### TESTO DA LEGGERE:
:::::
Motori nelle ruote delle bici, i tablet UCI non sono efficaci

Motori nelle ruote delle bici, i tablet UCI non funzionano!

Motori nelle ruote

Motori nelle ruote

Motori nelle ruote delle bici un problema che sta affliggendo il ciclismo di questi anni. Abbiamo già parlato tempo fa di doping tecnologico nelle corse amatoriali e professionistiche. Nella primavera del 2016 l’UCI aveva presentato un progetto volto a sconfiggere la piaga delle manomissioni tecnologiche ed elettroniche nelle biciclette.  Con dei tablet (Ipad), opportunamente modificati, si voleva far controllare l’eventuale presenza di sorgenti di movimento elettromeccanico.
:::::
### VOCI FORNITE:
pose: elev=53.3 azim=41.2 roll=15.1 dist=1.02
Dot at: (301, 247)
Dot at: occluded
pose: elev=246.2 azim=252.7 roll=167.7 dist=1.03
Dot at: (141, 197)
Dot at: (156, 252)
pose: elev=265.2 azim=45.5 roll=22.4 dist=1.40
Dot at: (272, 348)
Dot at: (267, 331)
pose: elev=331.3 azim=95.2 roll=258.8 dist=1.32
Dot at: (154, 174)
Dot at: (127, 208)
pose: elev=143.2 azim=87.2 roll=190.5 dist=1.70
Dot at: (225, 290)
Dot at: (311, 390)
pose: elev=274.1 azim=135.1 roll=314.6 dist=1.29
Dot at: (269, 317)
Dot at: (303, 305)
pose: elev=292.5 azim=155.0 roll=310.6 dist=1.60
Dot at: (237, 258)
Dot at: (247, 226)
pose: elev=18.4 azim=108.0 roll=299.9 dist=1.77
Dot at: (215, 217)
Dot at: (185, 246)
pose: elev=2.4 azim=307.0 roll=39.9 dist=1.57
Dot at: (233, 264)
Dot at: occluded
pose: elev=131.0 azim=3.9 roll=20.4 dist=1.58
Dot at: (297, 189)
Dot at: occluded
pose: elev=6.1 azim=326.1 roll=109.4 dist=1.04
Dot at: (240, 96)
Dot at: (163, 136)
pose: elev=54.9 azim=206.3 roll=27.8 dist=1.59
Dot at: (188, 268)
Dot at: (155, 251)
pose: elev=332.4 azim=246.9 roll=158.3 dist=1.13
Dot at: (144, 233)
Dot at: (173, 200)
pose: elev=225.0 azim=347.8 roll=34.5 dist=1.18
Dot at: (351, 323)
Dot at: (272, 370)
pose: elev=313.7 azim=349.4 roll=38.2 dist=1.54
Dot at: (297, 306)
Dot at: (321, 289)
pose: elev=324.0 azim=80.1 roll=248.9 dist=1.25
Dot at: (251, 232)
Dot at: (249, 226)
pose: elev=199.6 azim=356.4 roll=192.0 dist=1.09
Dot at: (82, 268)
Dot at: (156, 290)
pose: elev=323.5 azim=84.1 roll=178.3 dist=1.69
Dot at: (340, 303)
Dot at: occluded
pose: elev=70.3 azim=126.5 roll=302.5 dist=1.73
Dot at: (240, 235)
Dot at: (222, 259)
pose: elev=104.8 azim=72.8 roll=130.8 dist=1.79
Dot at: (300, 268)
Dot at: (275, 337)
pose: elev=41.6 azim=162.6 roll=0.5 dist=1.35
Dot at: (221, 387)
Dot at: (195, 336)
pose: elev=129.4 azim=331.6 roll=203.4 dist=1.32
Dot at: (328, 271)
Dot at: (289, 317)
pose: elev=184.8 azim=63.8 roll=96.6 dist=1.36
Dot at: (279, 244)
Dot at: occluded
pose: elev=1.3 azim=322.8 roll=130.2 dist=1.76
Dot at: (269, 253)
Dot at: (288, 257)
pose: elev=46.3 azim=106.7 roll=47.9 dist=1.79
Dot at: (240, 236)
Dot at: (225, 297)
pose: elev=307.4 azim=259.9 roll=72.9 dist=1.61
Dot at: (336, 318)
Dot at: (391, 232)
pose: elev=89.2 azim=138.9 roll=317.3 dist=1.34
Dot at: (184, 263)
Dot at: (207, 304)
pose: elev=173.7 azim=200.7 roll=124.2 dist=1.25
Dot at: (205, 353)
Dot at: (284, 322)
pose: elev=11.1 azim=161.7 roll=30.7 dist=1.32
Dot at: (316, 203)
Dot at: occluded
:::::
### IL COMPITO:
Ricopia il passo dell'articolo sui motori nelle ruote delle bici, partendo da "Motori nelle ruote delle bici un" e finendo con "di movimento elettromeccanico.".

### SOLUZIONE SCRITTA:
Motori nelle ruote delle bici un problema che sta affliggendo il ciclismo di questi anni. Abbiamo già parlato tempo fa di doping tecnologico nelle corse amatoriali e professionistiche. Nella primavera del 2016 l’UCI aveva presentato un progetto volto a sconfiggere la piaga delle manomissioni tecnologiche ed elettroniche nelle biciclette.  Con dei tablet (Ipad), opportunamente modificati, si voleva far controllare l’eventuale presenza di sorgenti di movimento elettromeccanico.